Segmentation data:
——
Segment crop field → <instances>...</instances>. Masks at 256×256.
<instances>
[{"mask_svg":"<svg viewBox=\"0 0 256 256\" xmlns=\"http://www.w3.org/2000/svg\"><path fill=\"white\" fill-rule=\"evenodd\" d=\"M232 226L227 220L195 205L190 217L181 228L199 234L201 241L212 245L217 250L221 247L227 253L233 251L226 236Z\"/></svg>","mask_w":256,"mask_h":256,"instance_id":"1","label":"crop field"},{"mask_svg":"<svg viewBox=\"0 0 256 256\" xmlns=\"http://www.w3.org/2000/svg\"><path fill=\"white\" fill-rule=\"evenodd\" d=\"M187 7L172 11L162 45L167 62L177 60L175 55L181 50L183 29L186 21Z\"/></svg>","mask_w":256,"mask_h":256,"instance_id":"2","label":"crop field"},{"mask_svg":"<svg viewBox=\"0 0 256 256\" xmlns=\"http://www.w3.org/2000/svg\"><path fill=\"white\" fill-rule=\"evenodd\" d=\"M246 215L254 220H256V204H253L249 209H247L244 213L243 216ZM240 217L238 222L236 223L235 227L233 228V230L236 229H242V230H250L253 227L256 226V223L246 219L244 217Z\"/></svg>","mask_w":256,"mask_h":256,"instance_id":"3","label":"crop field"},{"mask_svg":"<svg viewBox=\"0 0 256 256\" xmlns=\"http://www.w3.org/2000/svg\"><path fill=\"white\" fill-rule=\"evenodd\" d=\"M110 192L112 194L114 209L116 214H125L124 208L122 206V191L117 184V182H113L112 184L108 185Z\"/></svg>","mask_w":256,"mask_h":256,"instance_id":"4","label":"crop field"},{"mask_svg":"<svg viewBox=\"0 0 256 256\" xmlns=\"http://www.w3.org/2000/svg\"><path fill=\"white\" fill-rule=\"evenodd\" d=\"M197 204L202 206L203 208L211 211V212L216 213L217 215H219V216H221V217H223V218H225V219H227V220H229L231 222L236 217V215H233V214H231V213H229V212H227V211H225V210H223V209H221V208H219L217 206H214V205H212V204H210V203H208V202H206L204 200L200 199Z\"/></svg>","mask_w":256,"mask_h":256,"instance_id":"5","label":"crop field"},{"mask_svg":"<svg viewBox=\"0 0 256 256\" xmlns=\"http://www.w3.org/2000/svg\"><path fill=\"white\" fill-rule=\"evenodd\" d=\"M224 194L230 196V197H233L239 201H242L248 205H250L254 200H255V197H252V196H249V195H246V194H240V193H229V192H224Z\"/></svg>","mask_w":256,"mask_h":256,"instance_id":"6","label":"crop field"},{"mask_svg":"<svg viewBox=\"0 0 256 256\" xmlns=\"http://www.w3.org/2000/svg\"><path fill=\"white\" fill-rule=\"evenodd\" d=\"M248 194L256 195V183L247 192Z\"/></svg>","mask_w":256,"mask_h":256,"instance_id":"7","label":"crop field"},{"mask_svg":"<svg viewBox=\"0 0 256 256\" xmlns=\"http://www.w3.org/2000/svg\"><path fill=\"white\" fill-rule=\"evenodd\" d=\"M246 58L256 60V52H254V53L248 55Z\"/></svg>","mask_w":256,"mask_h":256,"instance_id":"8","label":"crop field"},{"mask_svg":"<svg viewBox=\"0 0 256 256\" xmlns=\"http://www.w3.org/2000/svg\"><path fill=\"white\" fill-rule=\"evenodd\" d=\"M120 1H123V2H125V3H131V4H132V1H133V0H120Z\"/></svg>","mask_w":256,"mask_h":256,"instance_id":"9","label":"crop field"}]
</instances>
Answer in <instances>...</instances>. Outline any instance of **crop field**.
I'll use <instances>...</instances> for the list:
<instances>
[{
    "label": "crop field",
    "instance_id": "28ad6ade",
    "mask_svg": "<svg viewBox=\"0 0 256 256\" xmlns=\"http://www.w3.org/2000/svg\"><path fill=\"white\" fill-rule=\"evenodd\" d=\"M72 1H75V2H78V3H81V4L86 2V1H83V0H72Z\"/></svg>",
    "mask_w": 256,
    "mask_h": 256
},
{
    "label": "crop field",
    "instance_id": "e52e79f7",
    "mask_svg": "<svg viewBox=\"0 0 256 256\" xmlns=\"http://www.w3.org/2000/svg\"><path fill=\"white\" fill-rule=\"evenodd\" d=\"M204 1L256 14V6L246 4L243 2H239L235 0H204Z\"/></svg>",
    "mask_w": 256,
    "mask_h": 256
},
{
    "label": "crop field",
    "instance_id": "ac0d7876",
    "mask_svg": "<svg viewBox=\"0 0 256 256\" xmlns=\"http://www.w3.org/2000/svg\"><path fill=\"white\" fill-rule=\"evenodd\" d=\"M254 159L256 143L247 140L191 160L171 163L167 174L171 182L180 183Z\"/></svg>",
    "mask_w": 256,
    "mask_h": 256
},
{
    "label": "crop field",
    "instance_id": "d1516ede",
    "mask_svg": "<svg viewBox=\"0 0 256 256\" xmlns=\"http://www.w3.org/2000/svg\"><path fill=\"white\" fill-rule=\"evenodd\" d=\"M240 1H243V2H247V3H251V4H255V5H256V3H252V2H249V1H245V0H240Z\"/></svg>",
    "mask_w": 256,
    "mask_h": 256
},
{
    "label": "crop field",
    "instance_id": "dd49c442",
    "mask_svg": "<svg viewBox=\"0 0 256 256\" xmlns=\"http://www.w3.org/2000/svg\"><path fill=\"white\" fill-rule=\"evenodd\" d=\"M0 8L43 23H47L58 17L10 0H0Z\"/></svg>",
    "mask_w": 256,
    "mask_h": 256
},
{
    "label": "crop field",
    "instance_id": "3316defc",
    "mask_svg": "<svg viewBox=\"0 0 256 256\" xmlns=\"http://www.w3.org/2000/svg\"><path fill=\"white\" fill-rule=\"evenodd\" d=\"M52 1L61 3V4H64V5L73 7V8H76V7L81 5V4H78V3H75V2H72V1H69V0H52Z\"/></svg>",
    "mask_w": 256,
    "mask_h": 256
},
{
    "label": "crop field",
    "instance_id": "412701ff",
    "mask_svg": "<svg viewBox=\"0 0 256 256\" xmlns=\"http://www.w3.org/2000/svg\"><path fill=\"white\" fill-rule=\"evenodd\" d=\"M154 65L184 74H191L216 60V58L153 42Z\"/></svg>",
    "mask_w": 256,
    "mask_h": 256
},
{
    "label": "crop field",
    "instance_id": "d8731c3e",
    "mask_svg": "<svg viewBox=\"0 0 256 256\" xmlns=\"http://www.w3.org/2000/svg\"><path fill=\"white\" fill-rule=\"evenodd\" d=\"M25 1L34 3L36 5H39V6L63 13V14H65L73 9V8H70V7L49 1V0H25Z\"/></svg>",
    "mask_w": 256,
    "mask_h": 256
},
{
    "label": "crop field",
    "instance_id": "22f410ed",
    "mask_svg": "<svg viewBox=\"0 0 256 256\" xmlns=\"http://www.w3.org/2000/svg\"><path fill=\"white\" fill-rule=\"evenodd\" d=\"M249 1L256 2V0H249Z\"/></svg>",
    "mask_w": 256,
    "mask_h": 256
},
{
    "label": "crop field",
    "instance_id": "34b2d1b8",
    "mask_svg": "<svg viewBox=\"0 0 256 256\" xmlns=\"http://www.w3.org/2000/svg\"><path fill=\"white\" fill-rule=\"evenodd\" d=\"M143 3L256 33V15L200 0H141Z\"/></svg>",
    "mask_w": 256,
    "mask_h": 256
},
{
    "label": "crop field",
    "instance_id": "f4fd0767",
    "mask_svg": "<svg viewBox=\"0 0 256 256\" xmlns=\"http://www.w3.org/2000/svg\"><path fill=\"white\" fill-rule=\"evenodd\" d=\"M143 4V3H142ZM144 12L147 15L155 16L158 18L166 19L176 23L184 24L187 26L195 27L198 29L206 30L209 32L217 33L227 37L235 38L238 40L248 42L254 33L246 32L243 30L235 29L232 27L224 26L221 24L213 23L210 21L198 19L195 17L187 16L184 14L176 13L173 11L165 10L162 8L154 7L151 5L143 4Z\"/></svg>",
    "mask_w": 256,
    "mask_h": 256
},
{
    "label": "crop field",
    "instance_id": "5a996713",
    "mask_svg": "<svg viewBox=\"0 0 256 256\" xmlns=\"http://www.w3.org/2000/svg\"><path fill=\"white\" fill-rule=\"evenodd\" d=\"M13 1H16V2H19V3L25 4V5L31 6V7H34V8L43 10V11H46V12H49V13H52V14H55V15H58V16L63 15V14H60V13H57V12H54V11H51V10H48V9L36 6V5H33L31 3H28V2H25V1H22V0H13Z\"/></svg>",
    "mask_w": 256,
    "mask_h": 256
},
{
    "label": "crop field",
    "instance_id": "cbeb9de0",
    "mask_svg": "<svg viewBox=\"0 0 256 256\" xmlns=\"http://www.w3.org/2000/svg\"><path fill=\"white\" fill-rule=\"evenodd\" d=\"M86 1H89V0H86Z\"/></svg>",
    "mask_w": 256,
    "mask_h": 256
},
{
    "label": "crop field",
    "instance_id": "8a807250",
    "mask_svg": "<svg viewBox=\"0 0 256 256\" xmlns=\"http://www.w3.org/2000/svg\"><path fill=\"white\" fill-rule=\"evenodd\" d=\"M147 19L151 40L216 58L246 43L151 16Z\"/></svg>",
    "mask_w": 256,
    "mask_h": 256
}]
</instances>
——
Problem requirements: Locate every line in the listing above that contains the string "instances", and copy each one in full.

Exercise solution:
Segment crop field → <instances>...</instances>. Masks at 256×256.
<instances>
</instances>
Answer in <instances>...</instances>. Outline any instance of **crop field**.
I'll use <instances>...</instances> for the list:
<instances>
</instances>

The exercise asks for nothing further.